> [Task statement]: Copy the text lines of every item below word for word, and leave out the pictures.

> [Data lines]:
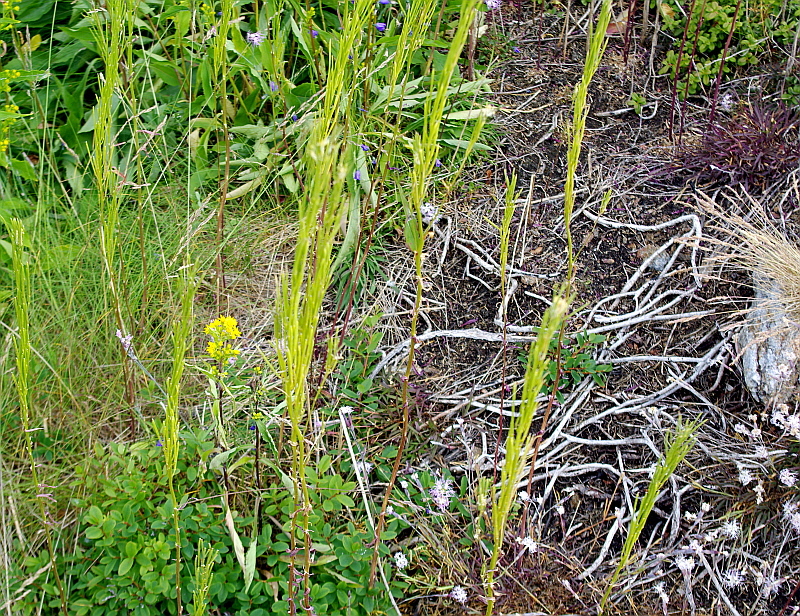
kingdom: Plantae
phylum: Tracheophyta
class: Magnoliopsida
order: Brassicales
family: Brassicaceae
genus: Barbarea
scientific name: Barbarea stricta
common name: Small-flowered winter-cress
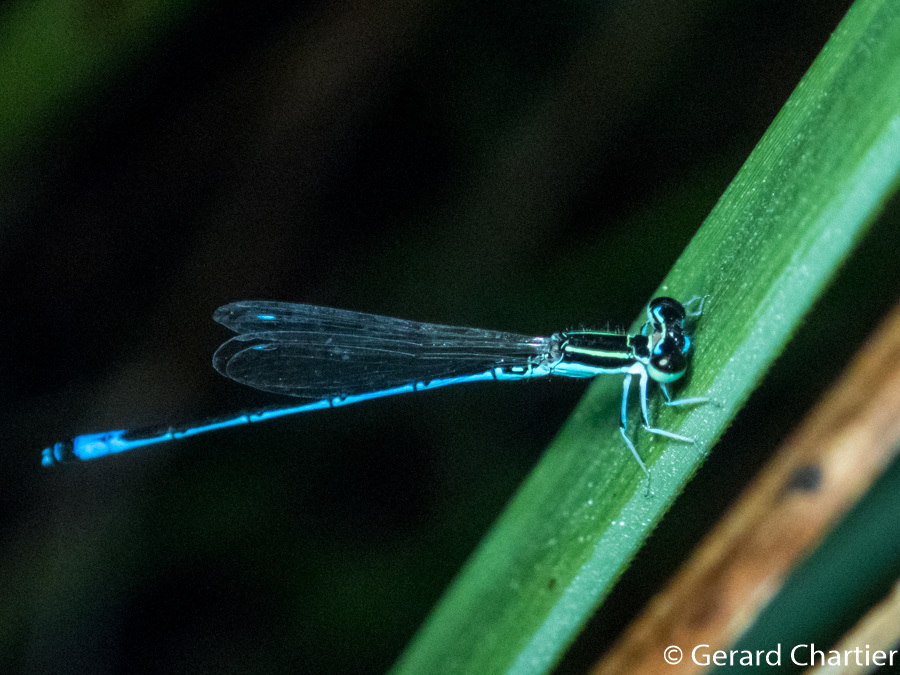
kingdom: Animalia
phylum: Arthropoda
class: Insecta
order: Odonata
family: Coenagrionidae
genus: Agriocnemis
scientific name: Agriocnemis nana
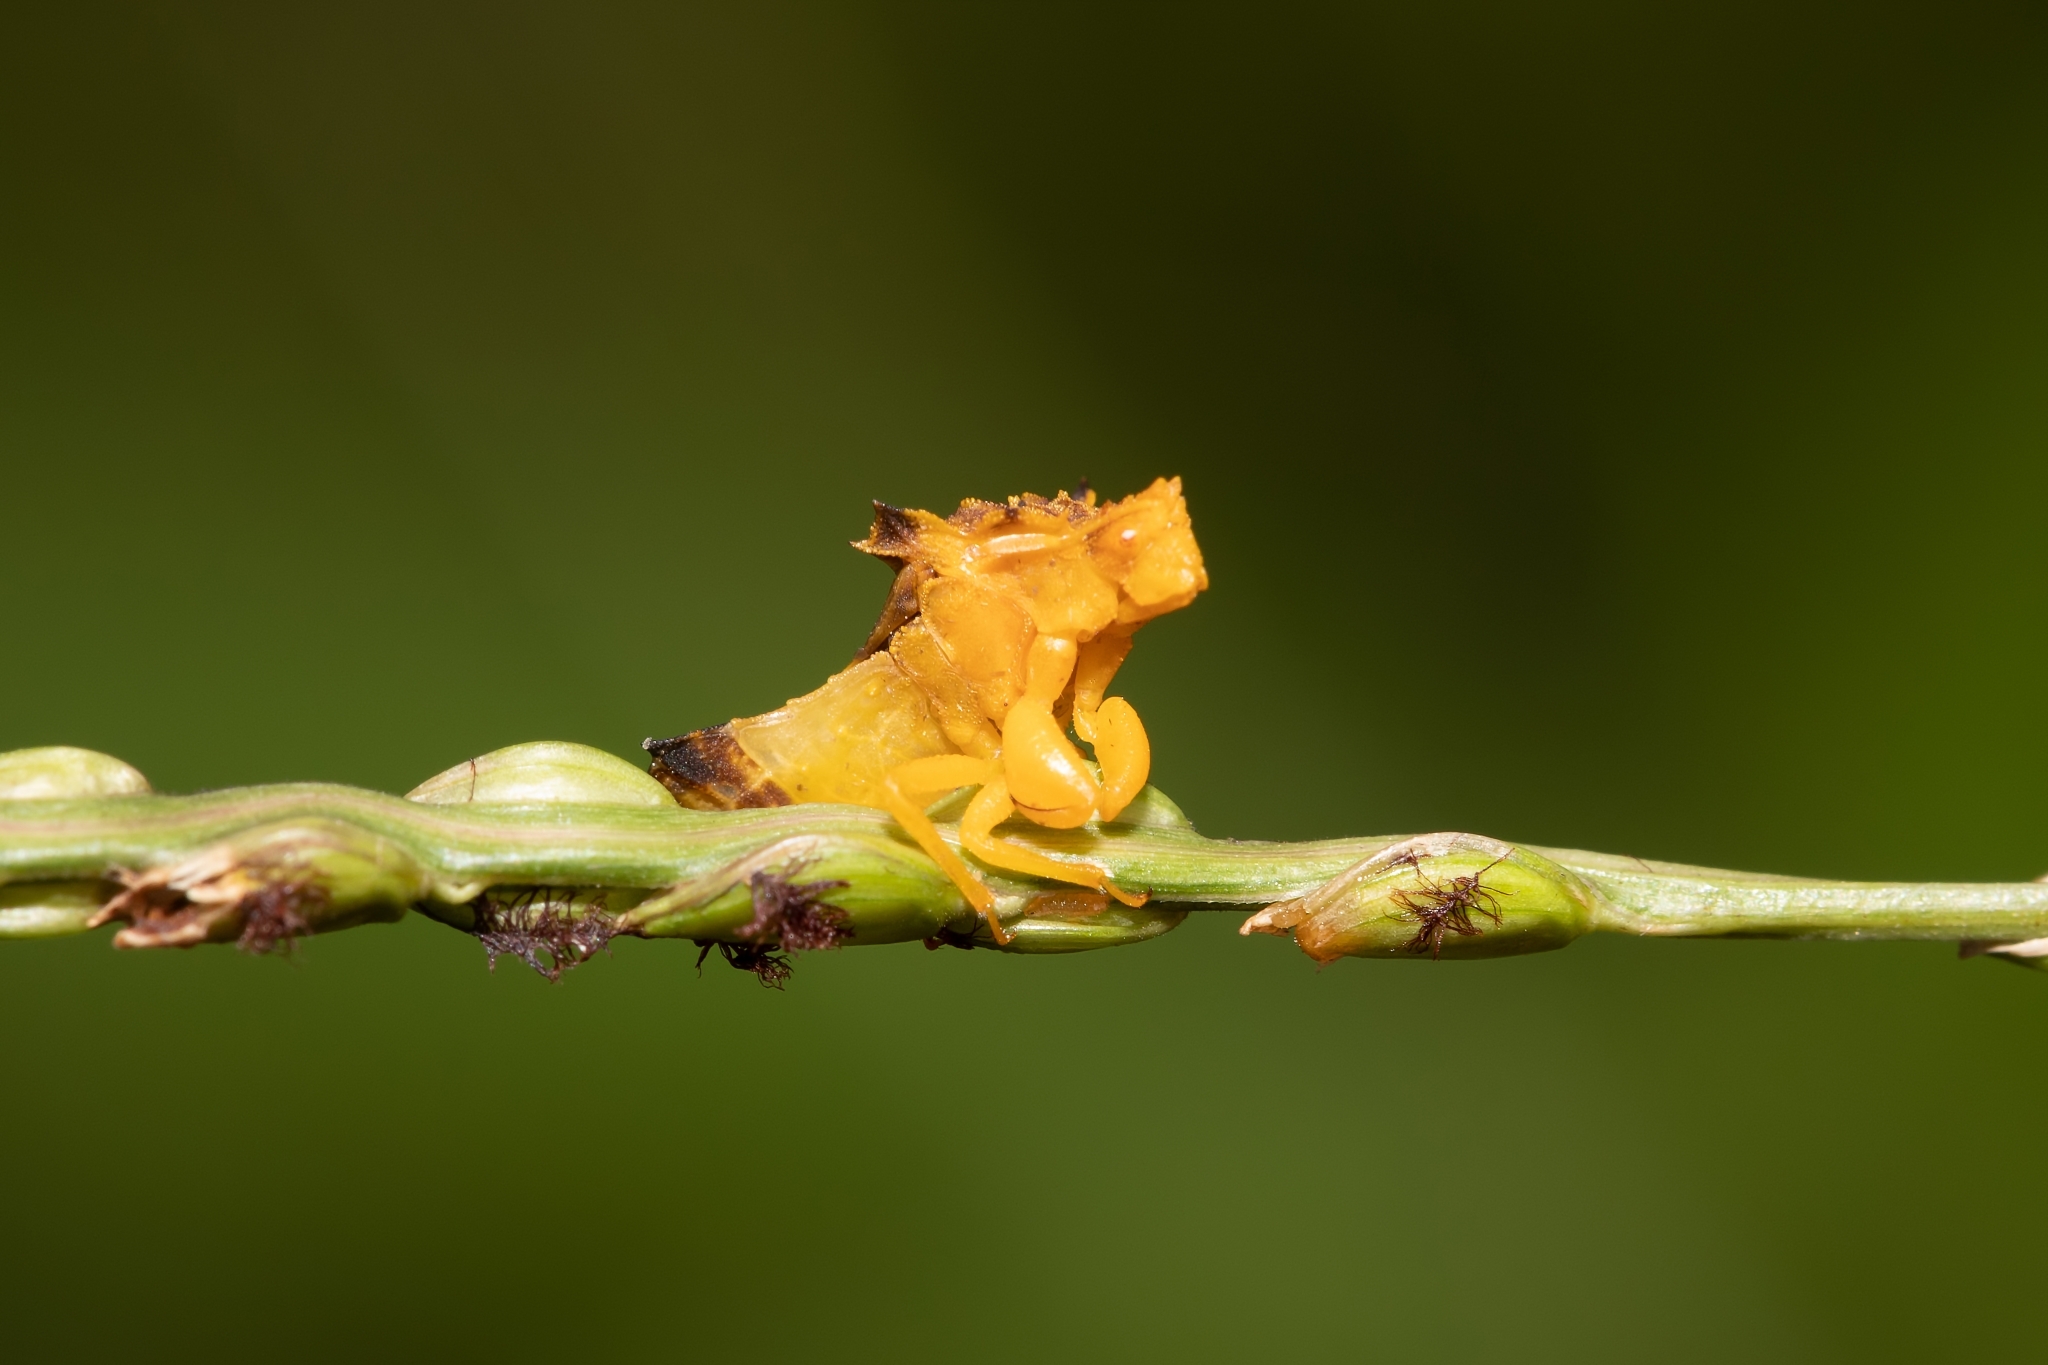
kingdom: Animalia
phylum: Arthropoda
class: Insecta
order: Hemiptera
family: Reduviidae
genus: Phymata
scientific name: Phymata
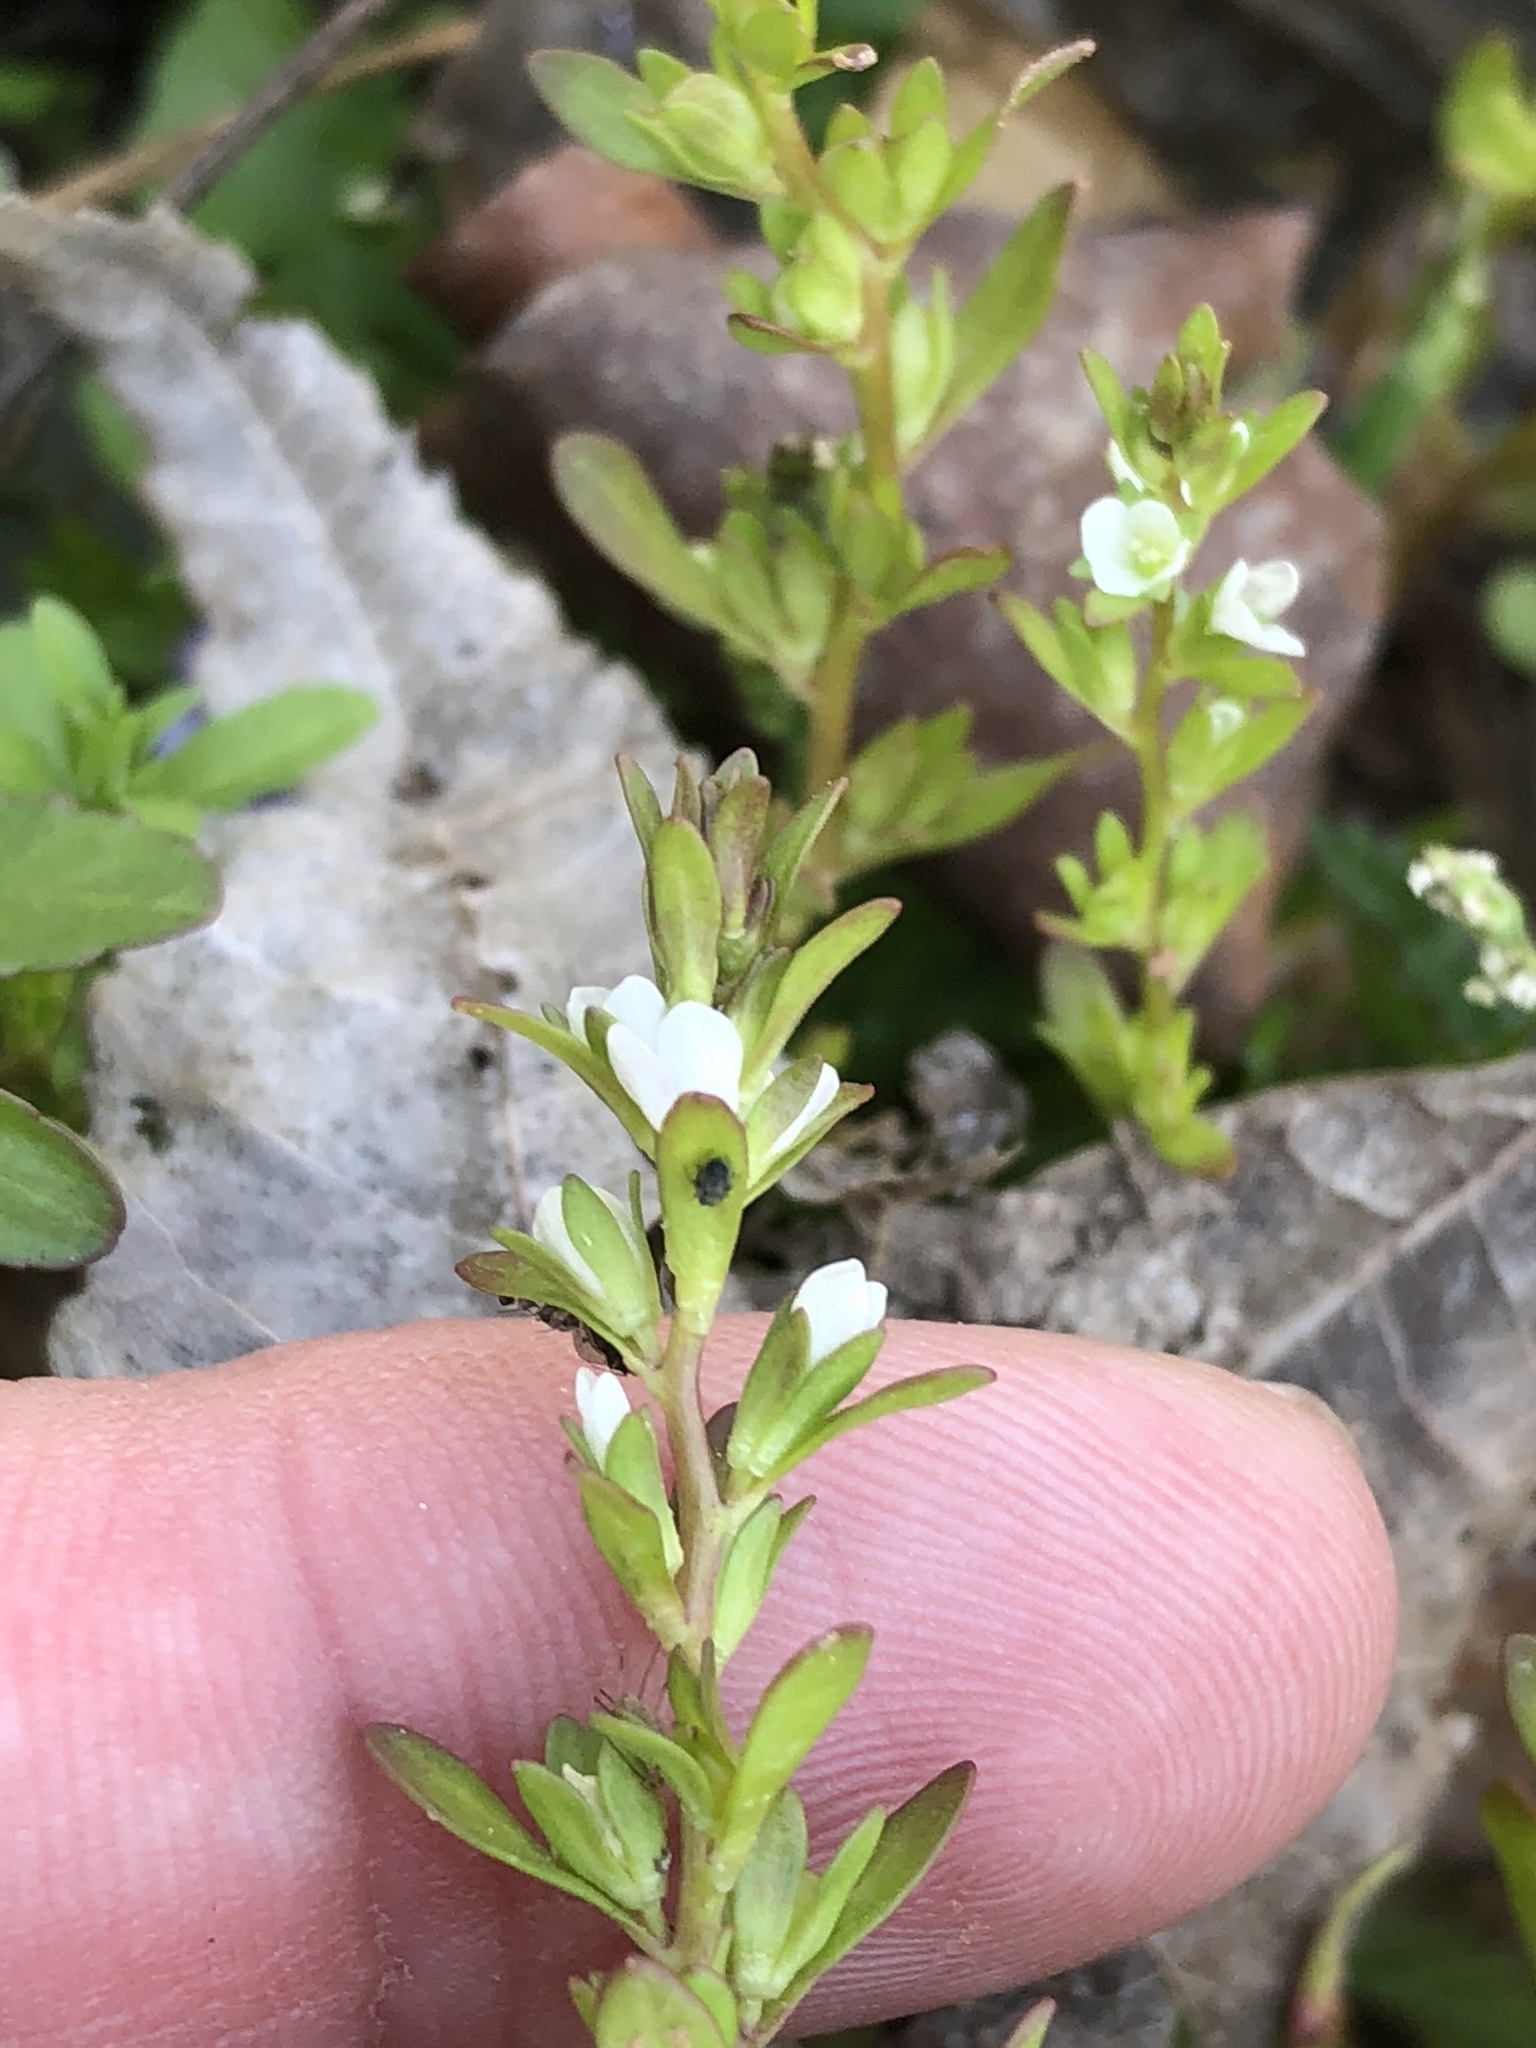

> [Result for this task]:
kingdom: Plantae
phylum: Tracheophyta
class: Magnoliopsida
order: Brassicales
family: Brassicaceae
genus: Barbarea
scientific name: Barbarea stricta
common name: Small-flowered winter-cress
kingdom: Animalia
phylum: Arthropoda
class: Insecta
order: Odonata
family: Coenagrionidae
genus: Agriocnemis
scientific name: Agriocnemis nana
kingdom: Animalia
phylum: Arthropoda
class: Insecta
order: Hemiptera
family: Reduviidae
genus: Phymata
scientific name: Phymata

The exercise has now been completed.